Однажды, казалось, он готов был исправиться и, вступив в законный брак, стать добропорядочным обывателем, но, обманув жену, он ее бросил и вернулся к прежней жизни, окончательно погрузившись во всякого рода преступления. Плут, фальшивомонетчик, вор и, наконец, убийца, он в конечном счете попал в Брест, откуда, однако, бежал.

Как обманывают наставника

Во время своих скитаний после удавшегося побега Фигас случайно встретился с одним образованным молодым человеком, которого герцог Кандас ожидал к себе, пригласив гувернером к своему сыну. И что сделал Фигас? Он сошелся с молодым учителем, убил его, завладел всеми бумагами и отправился в замок под именем ожидаемого наставника. С тех пор он стал называться господином Лосине.
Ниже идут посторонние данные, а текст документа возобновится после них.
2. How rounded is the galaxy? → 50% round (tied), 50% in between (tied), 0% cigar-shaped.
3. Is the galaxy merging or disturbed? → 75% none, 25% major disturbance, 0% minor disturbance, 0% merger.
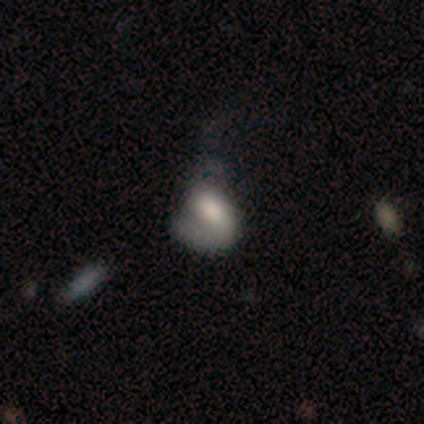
smooth_or_featured: featured or disk (p=0.80) [alt: smooth p=0.20]
disk_edge_on: no (p=1.00)
bar: no (p=0.75) [alt: strong p=0.25]
has_spiral_arms: yes (p=0.75) [alt: no p=0.25]
spiral_winding: medium (p=1.00)
spiral_arm_count: 1 (p=0.67) [alt: 2 p=0.33]
bulge_size: large (p=0.50) [alt: dominant p=0.25]
merging: major disturbance (p=0.60) [alt: none p=0.20]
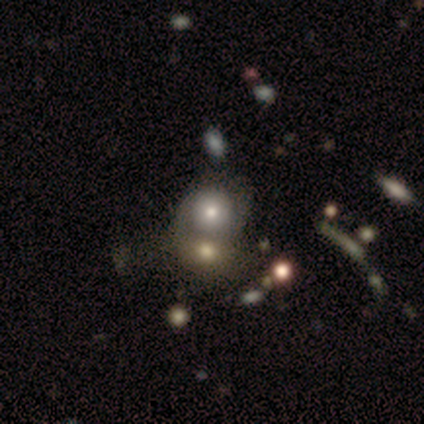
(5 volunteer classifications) smooth-or-featured: smooth: 40% (tied) | featured or disk: 40% (tied) | star or artifact: 20%
  how-rounded: round: 100% | in between: 0% | cigar-shaped: 0%
  merging: merger: 75% | none: 25% | minor disturbance: 0% | major disturbance: 0%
Благодаря странному стечению обстоятельств он избежал преследования и розысков, ведь никто не мог даже предположить, что убежищем преступника стал замок герцога де Кандаса. Фигас обладал почти всем необходимым, чтобы хорошо сыграть свою новую роль, но, к несчастью, наряду с кое-какими познаниями он передал воспитаннику и свои недостатки. Заметив это, старый управляющий сообщил обо всем герцогу, и учителю поспешили отказать в месте, но так и не смогли устранить дурных последствий этого странного воспитания.

Герцог де Кандас

Герцог де Кандас был дворянином старой закалки: он гордился своим гербом и знатностью рода и чтил свое имя, доходя в этом до фанатизма. Удалившись в свои поместья, он жил по примеру своих предков, и июльское правительство для него не существовало. Вся его забота заключалась в том, чтобы найти достойную невесту своему сыну, что не могло представлять больших затруднений, потому что герцог был богат, отлично управлял своим имуществом, отличался бережливостью и не тратил даже десятой доли того, что получал.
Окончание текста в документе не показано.